Top critical review
Another Story by a Professional Storyteller
Reviewed in the United States on August 30, 2018
By my count, The Lonesome Gods was Louis L'Amour’s 83rd novel and the book’s contents align with that impressive production of words. Within these pages is a story produced by a professional storyteller. The characters all have their turn at doing interesting things, they all have an inspirational line or two, and the story is entertaining.
But that’s just about all that The Lonesome Gods is: an entertaining story. The characters are shallow and lack the distinctive attributes that make humans come to life through words. Even their names tend to be non-distinct. Finney, Fraser, Farley, and Fletcher were all on the same wagon while heading towards the west coast. Fraser was a teacher so at least he had that going for him. The rest of the “F” Troupe (sorry) were essentially interchangeable with one another, which didn’t matter very much at all to the plot of the story.
The plot moves from scene to scene and while most scenes work, there are a few that fall flat and a few that progress into fantasy. It may be that L’Amour’s main reason for writing this book was to name-drop all the people and places that eventually resulted in forming modern-day Southern California. Towards the end of the book, however, the travels of the main character become impossible with respect to the places mentioned and the distances between them.

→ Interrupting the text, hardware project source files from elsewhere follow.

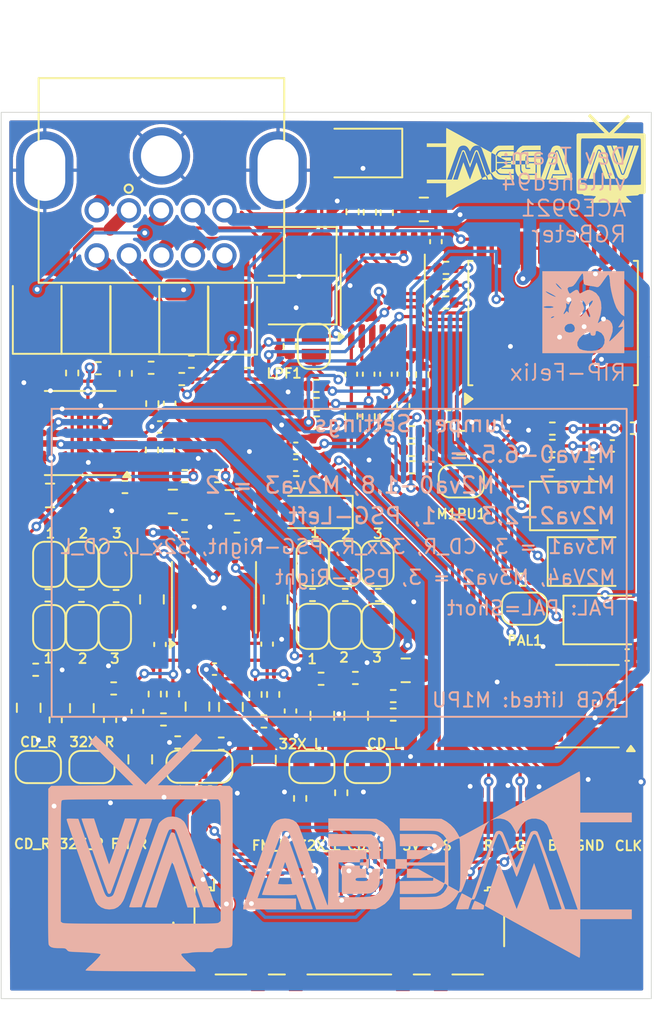
<source format=kicad_pcb>
(kicad_pcb
	(version 20241229)
	(generator "pcbnew")
	(generator_version "9.0")
	(general
		(thickness 1.6)
		(legacy_teardrops no)
	)
	(paper "B")
	(layers
		(0 "F.Cu" signal)
		(2 "B.Cu" signal)
		(9 "F.Adhes" user "F.Adhesive")
		(11 "B.Adhes" user "B.Adhesive")
		(13 "F.Paste" user)
		(15 "B.Paste" user)
		(5 "F.SilkS" user "F.Silkscreen")
		(7 "B.SilkS" user "B.Silkscreen")
		(1 "F.Mask" user)
		(3 "B.Mask" user)
		(17 "Dwgs.User" user "User.Drawings")
		(19 "Cmts.User" user "User.Comments")
		(21 "Eco1.User" user "User.Eco1")
		(23 "Eco2.User" user "User.Eco2")
		(25 "Edge.Cuts" user)
		(27 "Margin" user)
		(31 "F.CrtYd" user "F.Courtyard")
		(29 "B.CrtYd" user "B.Courtyard")
		(35 "F.Fab" user)
		(33 "B.Fab" user)
		(39 "User.1" user)
		(41 "User.2" user)
		(43 "User.3" user)
		(45 "User.4" user)
	)
	(setup
		(pad_to_mask_clearance 0)
		(allow_soldermask_bridges_in_footprints no)
		(tenting front back)
		(pcbplotparams
			(layerselection 0x00000000_00000000_55555555_5755f5ff)
			(plot_on_all_layers_selection 0x00000000_00000000_00000000_00000000)
			(disableapertmacros no)
			(usegerberextensions no)
			(usegerberattributes yes)
			(usegerberadvancedattributes yes)
			(creategerberjobfile yes)
			(dashed_line_dash_ratio 12.000000)
			(dashed_line_gap_ratio 3.000000)
			(svgprecision 4)
			(plotframeref no)
			(mode 1)
			(useauxorigin no)
			(hpglpennumber 1)
			(hpglpenspeed 20)
			(hpglpendiameter 15.000000)
			(pdf_front_fp_property_popups yes)
			(pdf_back_fp_property_popups yes)
			(pdf_metadata yes)
			(pdf_single_document no)
			(dxfpolygonmode yes)
			(dxfimperialunits yes)
			(dxfusepcbnewfont yes)
			(psnegative no)
			(psa4output no)
			(plot_black_and_white yes)
			(plotinvisibletext no)
			(sketchpadsonfab no)
			(plotpadnumbers no)
			(hidednponfab no)
			(sketchdnponfab yes)
			(crossoutdnponfab yes)
			(subtractmaskfromsilk no)
			(outputformat 1)
			(mirror no)
			(drillshape 0)
			(scaleselection 1)
			(outputdirectory "PCBA Files/Gerbers/")
		)
	)
	(net 0 "")
	(net 1 "+5V")
	(net 2 "/B-IN")
	(net 3 "GND")
	(net 4 "Net-(C4-Pad1)")
	(net 5 "Net-(C5-Pad1)")
	(net 6 "/PSG")
	(net 7 "Net-(C10-Pad1)")
	(net 8 "Net-(32XPD1-A)")
	(net 9 "/32X_L")
	(net 10 "Net-(C11-Pad1)")
	(net 11 "/32X_R")
	(net 12 "Net-(C12-Pad1)")
	(net 13 "Net-(C13-Pad1)")
	(net 14 "Net-(32XPD2-B)")
	(net 15 "Net-(C16-Pad2)")
	(net 16 "Net-(C2-Pad2)")
	(net 17 "/FM_R")
	(net 18 "Net-(C17-Pad2)")
	(net 19 "/FM_L")
	(net 20 "Net-(C3-Pad2)")
	(net 21 "Net-(U2A--)")
	(net 22 "Net-(U2A-+)")
	(net 23 "Net-(U2B-+)")
	(net 24 "Net-(D1-A)")
	(net 25 "Net-(U2B--)")
	(net 26 "Net-(C26-Pad1)")
	(net 27 "/Y-OUT")
	(net 28 "Net-(FM_R1-1-A)")
	(net 29 "/C-OUT")
	(net 30 "Net-(FM_L1-1-A)")
	(net 31 "/CV-OUT")
	(net 32 "/2V5")
	(net 33 "/CLK")
	(net 34 "/G-IN")
	(net 35 "/4xCLK")
	(net 36 "Net-(U3-CH1_IN)")
	(net 37 "Net-(U3-CH2_IN)")
	(net 38 "/R-OUT")
	(net 39 "/G-OUT")
	(net 40 "Net-(U3-CH3_IN)")
	(net 41 "/B-OUT")
	(net 42 "Net-(U3-CH4_IN)")
	(net 43 "Net-(C14-Pad2)")
	(net 44 "Net-(C15-Pad2)")
	(net 45 "Net-(C19-Pad2)")
	(net 46 "/STDSEL")
	(net 47 "/CSync")
	(net 48 "Net-(M1PU1-A)")
	(net 49 "/R-IN")
	(net 50 "/CD_R")
	(net 51 "Net-(C20-Pad2)")
	(net 52 "Net-(C20-Pad1)")
	(net 53 "Net-(C21-Pad2)")
	(net 54 "Net-(C21-Pad1)")
	(net 55 "Net-(C22-Pad2)")
	(net 56 "/CD_L")
	(net 57 "Net-(C24-Pad1)")
	(net 58 "Net-(C24-Pad2)")
	(net 59 "Net-(C25-Pad2)")
	(net 60 "Net-(C25-Pad1)")
	(net 61 "Net-(C26-Pad2)")
	(net 62 "Net-(U5-RED)")
	(net 63 "Net-(U5-GREEN)")
	(net 64 "Net-(U5-BLUE)")
	(net 65 "Net-(U4A--)")
	(net 66 "Net-(C30-Pad2)")
	(net 67 "Net-(U4B--)")
	(net 68 "Net-(C31-Pad2)")
	(net 69 "/AUD-R")
	(net 70 "Net-(C34-Pad1)")
	(net 71 "/AUD-L")
	(net 72 "Net-(C35-Pad1)")
	(net 73 "Net-(C36-Pad1)")
	(net 74 "Net-(U5-TRAP)")
	(net 75 "Net-(CN1-B)")
	(net 76 "Net-(C41-Pad1)")
	(net 77 "/V_REF")
	(net 78 "Net-(CDPD1-A)")
	(net 79 "Net-(CDPD2-A)")
	(net 80 "Net-(FM_L1-1-B)")
	(net 81 "Net-(FM_L1-2-B)")
	(net 82 "Net-(FM_L1-2-A)")
	(net 83 "Net-(FM_L2-1-B)")
	(net 84 "Net-(FM_L2-2-A)")
	(net 85 "Net-(FM_L3-1-B)")
	(net 86 "Net-(FM_L3-2-A)")
	(net 87 "Net-(FM_R1-1-B)")
	(net 88 "Net-(FM_R1-2-A)")
	(net 89 "Net-(FM_R1-2-B)")
	(net 90 "Net-(FM_R2-1-B)")
	(net 91 "Net-(FM_R2-2-A)")
	(net 92 "Net-(FM_R3-1-B)")
	(net 93 "Net-(FM_R3-2-A)")
	(net 94 "Net-(LPF1-A)")
	(net 95 "Net-(PSGPD1-A)")
	(net 96 "Net-(PSGPD1-B)")
	(net 97 "Net-(U4C--)")
	(net 98 "Net-(C38-Pad1)")
	(net 99 "Net-(U5-LUM_OUT)")
	(net 100 "Net-(U5-CHROM_OUT)")
	(net 101 "Net-(U5-CVBS_OUT)")
	(net 102 "unconnected-(U1-OE-Pad7)")
	(net 103 "unconnected-(U1-X2-Pad8)")
	(net 104 "unconnected-(U3-CH1_OUT-Pad14)")
	(net 105 "Net-(CN1-G)")
	(net 106 "Net-(CN1-R)")
	(net 107 "Net-(C42-Pad1)")
	(net 108 "Net-(C43-Pad1)")
	(net 109 "Net-(C44-Pad1)")
	(net 110 "Net-(R53-Pad2)")
	(footprint "Resistor_SMD:R_0402_1005Metric" (layer "F.Cu") (at 233.025 137.7 90))
	(footprint "Resistor_SMD:R_0402_1005Metric" (layer "F.Cu") (at 233.575 118.15 180))
	(footprint "Resistor_SMD:R_0402_1005Metric" (layer "F.Cu") (at 241.94 119.7))
	(footprint "Jumper:SolderJumper-2_P1.3mm_Open_RoundedPad1.0x1.5mm" (layer "F.Cu") (at 250.925 124.5))
	(footprint "Resistor_SMD:R_0402_1005Metric" (layer "F.Cu") (at 233.75 127.275 180))
	(footprint "Resistor_SMD:R_0402_1005Metric" (layer "F.Cu") (at 240.685 124.55))
	(footprint "Connector_Wire:SolderWirePad_1x01_SMD_1x2mm" (layer "F.Cu") (at 254.575 145.35))
	(footprint "Resistor_SMD:R_0402_1005Metric" (layer "F.Cu") (at 224.51 136.19 180))
	(footprint "Capacitor_SMD:C_0805_2012Metric" (layer "F.Cu") (at 224.075 138.55 90))
	(footprint "Connector_Wire:SolderWirePad_1x01_SMD_1x2mm" (layer "F.Cu") (at 239 145.325))
	(footprint "Capacitor_SMD:C_0402_1005Metric" (layer "F.Cu") (at 260.3 122.3 180))
	(footprint "Resistor_SMD:R_0402_1005Metric" (layer "F.Cu") (at 231.75 119.675 90))
	(footprint "Resistor_SMD:R_0402_1005Metric" (layer "F.Cu") (at 229.5 131.62 180))
	(footprint "Resistor_SMD:R_0402_1005Metric" (layer "F.Cu") (at 245.25 107.8 90))
	(footprint "Capacitor_Tantalum_SMD:CP_EIA-3528-15_AVX-H" (layer "F.Cu") (at 227.625 114.125 90))
	(footprint "Resistor_SMD:R_0402_1005Metric" (layer "F.Cu") (at 227.35 131.6 180))
	(footprint "Resistor_SMD:R_0402_1005Metric" (layer "F.Cu") (at 249.975 113.4))
	(footprint "Capacitor_SMD:C_0805_2012Metric" (layer "F.Cu") (at 238.675 141.775 90))
	(footprint "Package_SO:SOIC-16W_7.5x10.3mm_P1.27mm" (layer "F.Cu") (at 256.625 114.675 90))
	(footprint "Capacitor_SMD:C_0805_2012Metric" (layer "F.Cu") (at 244.4 139.05 90))
	(footprint "Resistor_SMD:R_0402_1005Metric" (layer "F.Cu") (at 232.44 139.275))
	(footprint "Resistor_SMD:R_0402_1005Metric" (layer "F.Cu") (at 231.725 122.55 -90))
	(footprint "Capacitor_SMD:C_0805_2012Metric" (layer "F.Cu") (at 248.6 107.625 180))
	(footprint "Capacitor_SMD:C_0805_2012Metric" (layer "F.Cu") (at 233.025 125.75 180))
	(footprint "Resistor_SMD:R_0402_1005Metric" (layer "F.Cu") (at 234.175 117.075 180))
	(footprint "Capacitor_SMD:C_0805_2012Metric" (layer "F.Cu") (at 242.3 139.05 90))
	(footprint "Jumper:SolderJumper-2_P1.3mm_Open_RoundedPad1.0x1.5mm" (layer "F.Cu") (at 224.675 142.225 180))
	(footprint "MyLibrary:MD10SM-SS" (layer "F.Cu") (at 231.6934 97.9768 180))
	(footprint "Resistor_SMD:R_0402_1005Metric" (layer "F.Cu") (at 229.35 137.35))
	(footprint "Resistor_SMD:R_0402_1005Metric" (layer "F.Cu") (at 244.35 136.7 180))
	(footprint "Connector_Wire:SolderWirePad_1x01_SMD_1x2mm" (layer "F.Cu") (at 227.35 145.225))
	(footprint "Resistor_SMD:R_0402_1005Metric" (layer "F.Cu") (at 247.85 122.55))
	(footprint "Package_SO:TSSOP-14_4.4x5mm_P0.65mm" (layer "F.Cu") (at 246.05 112.625 90))
	(footprint "Resistor_SMD:R_0402_1005Metric" (layer "F.Cu") (at 230.1 117.8 -90))
	(footprint "Resistor_SMD:R_0402_1005Metric" (layer "F.Cu") (at 243.475 143.825 -90))
	(footprint "Resistor_SMD:R_0402_1005Metric" (layer "F.Cu") (at 225.75 139.3 90))
	(footprint "Connector_Wire:SolderWirePad_1x01_SMD_1x2mm" (layer "F.Cu") (at 261.225 145.475))
	(footprint "Resistor_SMD:R_0402_1005Metric" (layer "F.Cu") (at 233.325 140.7 180))
	(footprint "Jumper:SolderJumper-2_P1.3mm_Open_RoundedPad1.0x1.5mm" (layer "F.Cu") (at 229.45 129.65 90))
	(footprint "Capacitor_SMD:C_0402_1005Metric" (layer "F.Cu") (at 261.225 135.275 180))
	(footprint "Capacitor_Tantalum_SMD:CP_EIA-3528-15_AVX-H" (layer "F.Cu") (at 257.65 126.025))
	(footprint "Connector_Wire:SolderWirePad_1x01_SMD_1x2mm" (layer "F.Cu") (at 250.05 145.375))
	(footprint "Resistor_SMD:R_0402_1005Metric" (layer "F.Cu") (at 246.7 137.825 180))
... [1259765 chars truncated]
</source>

And therein lies the disappointment. I was hoping for the pre-developed California environment to take its place among the characters. I was hoping that descriptions of heat, barren mountains, and seemingly lifeless brush would stir up my own feelings of fear that I felt during my childhood road-trips through these inhospitable places. I was hoping for characters with distinct personalities. In short, I was hoping for something more than just an entertaining story.